The study reviews access-to-finance conditions met by Europe’s Research and Technology Organisations (RTOs) and proposes potential solutions to improve them. RTOs play a pivotal role in the European business landscape. They bring together individuals from across the innovation chain, providing a dynamic and essential connection between research and industry. RTOs and their partners face very specific challenges in obtaining the necessary funds for infrastructure development (e.g. test facilities and equipment) and for spin-out/special purpose vehicle (SPV) creation.
As the future availability of grants (especially for core funding) is becoming increasingly uncertain, new opportunities and sources of (repayable) financing are becoming available to the RTO community. These sources span from debt to quasi-equity and equity financial instruments, and include products such as Venture Capital and Technology Transfer Funds. Although grants will remain important in the overall financing mix of RTOs, the changing context can help to use them even “smarter”, i.e. even further, for the financing of non-commercially viable activities, and leverage them even better towards the attraction of complementary sources of return-based financing.

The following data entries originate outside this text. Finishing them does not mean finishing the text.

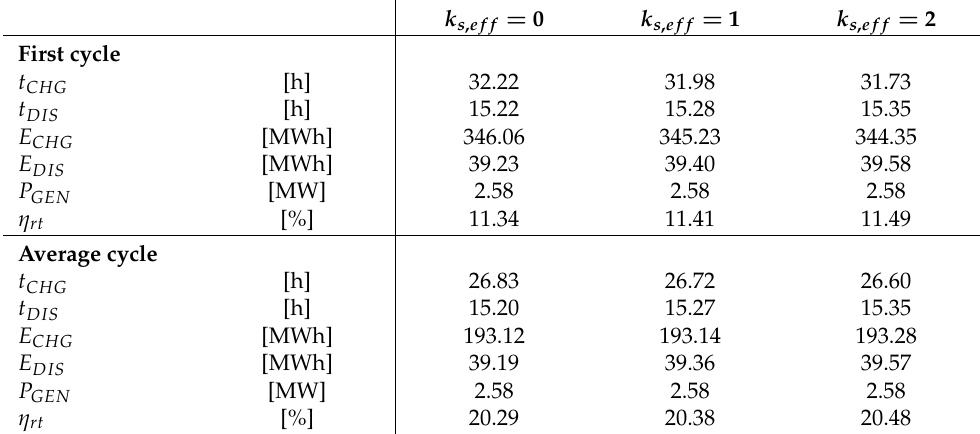
Table 4. Simulations for different choices of k s , ef f , adopting model TES-PD with variable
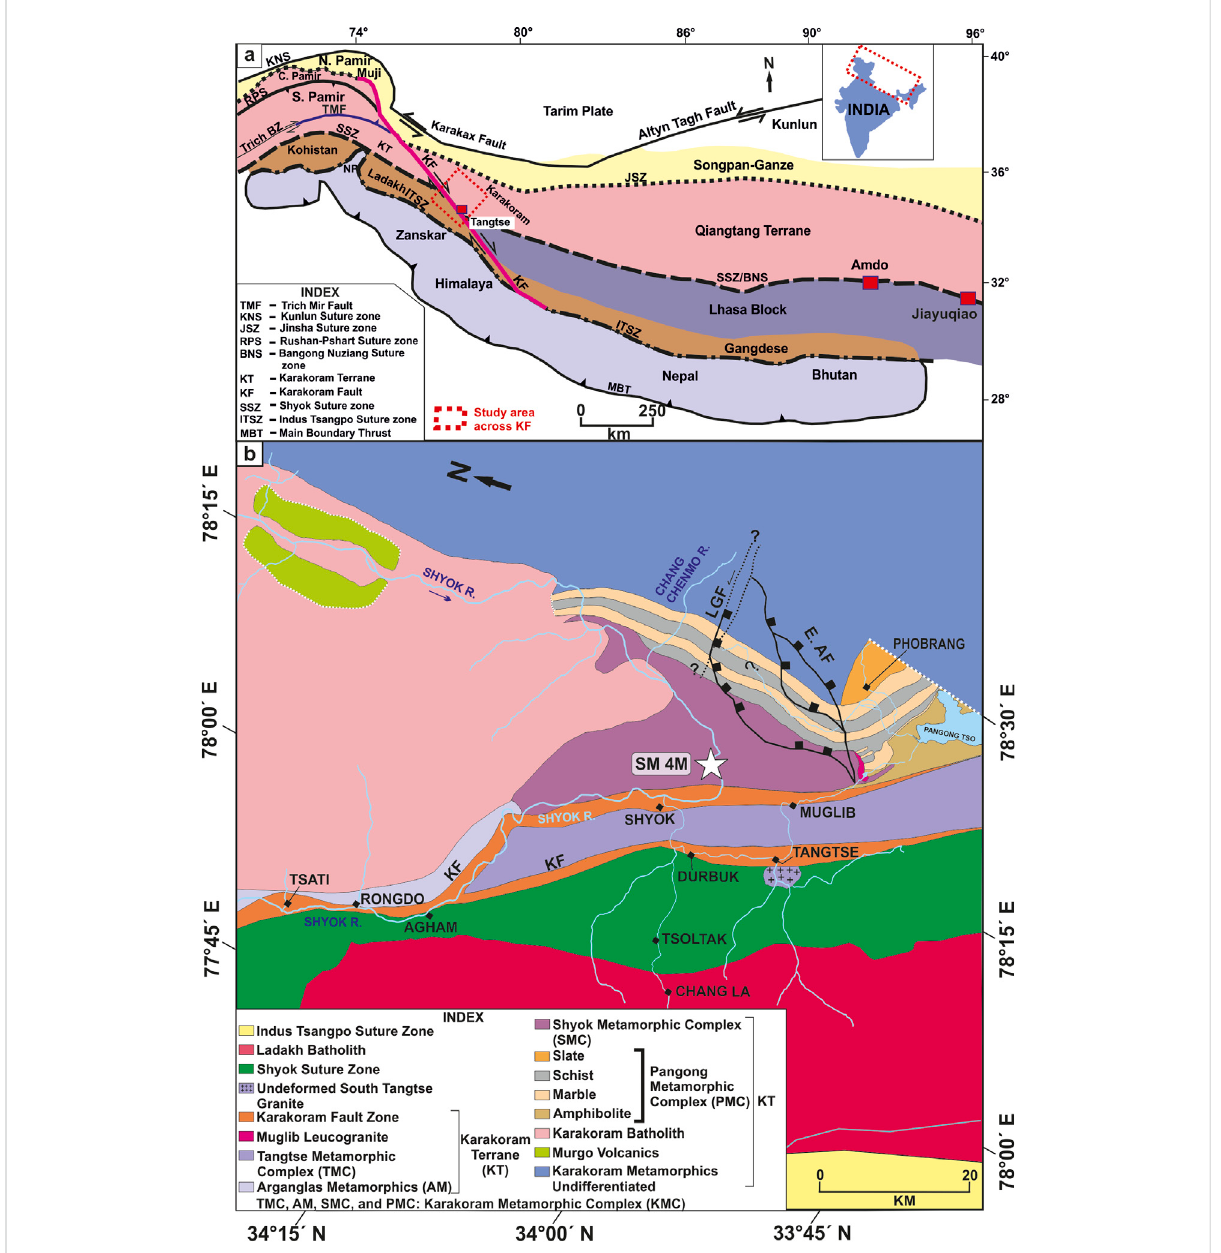
FIGURE 1 (A) Map showing the main tectonic structures and sutures in the Himalaya and Tibet (modi fi ed after Searle, 2011). The red dashed rectangle indicates the map area in Figure 1B. (B) Geological map of the study region (modi fi ed after Jain 2014; Pundir et al., 2020a). LGF: Longmu-Ghoza Co fault; E. AF: East Angmong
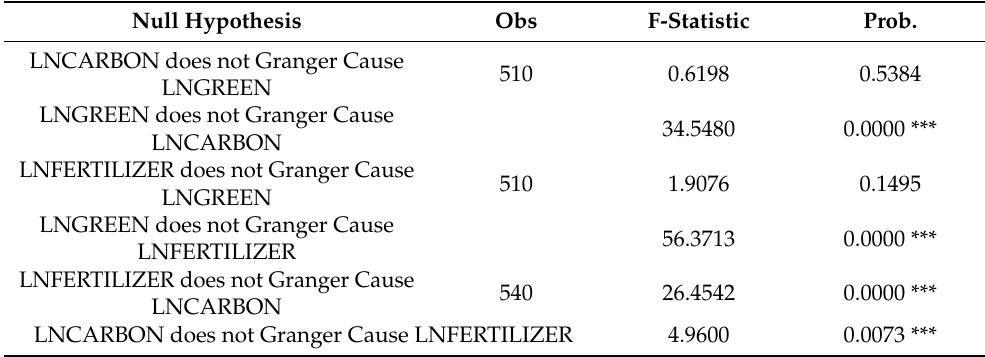
Table 9. Pairwise Granger causality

The study shows that for some RTOs existing business models could be further optimised and complemented in order to reposition part of the current activities and, where possible, introduce a more commercial and market-driven perspective. It is demonstrated that financial knowledge and technological understanding are important and should be further leveraged in the innovation ecosystem. First, not all RTOs may have the necessary knowledge of project and financial structuring. Second, financial players should be supported by bringing technological know-how into the financial and due-diligence process. RTOs could play a role in providing this know-how and as such develop new services and associated streams of income.
The report provides specific recommendations on how the RTOs can close the identified funding gaps and discusses how existing and potentially new EIB-EC financial instruments and advisory services can be instrumental herein.The study was carried out by InnovFin Advisory.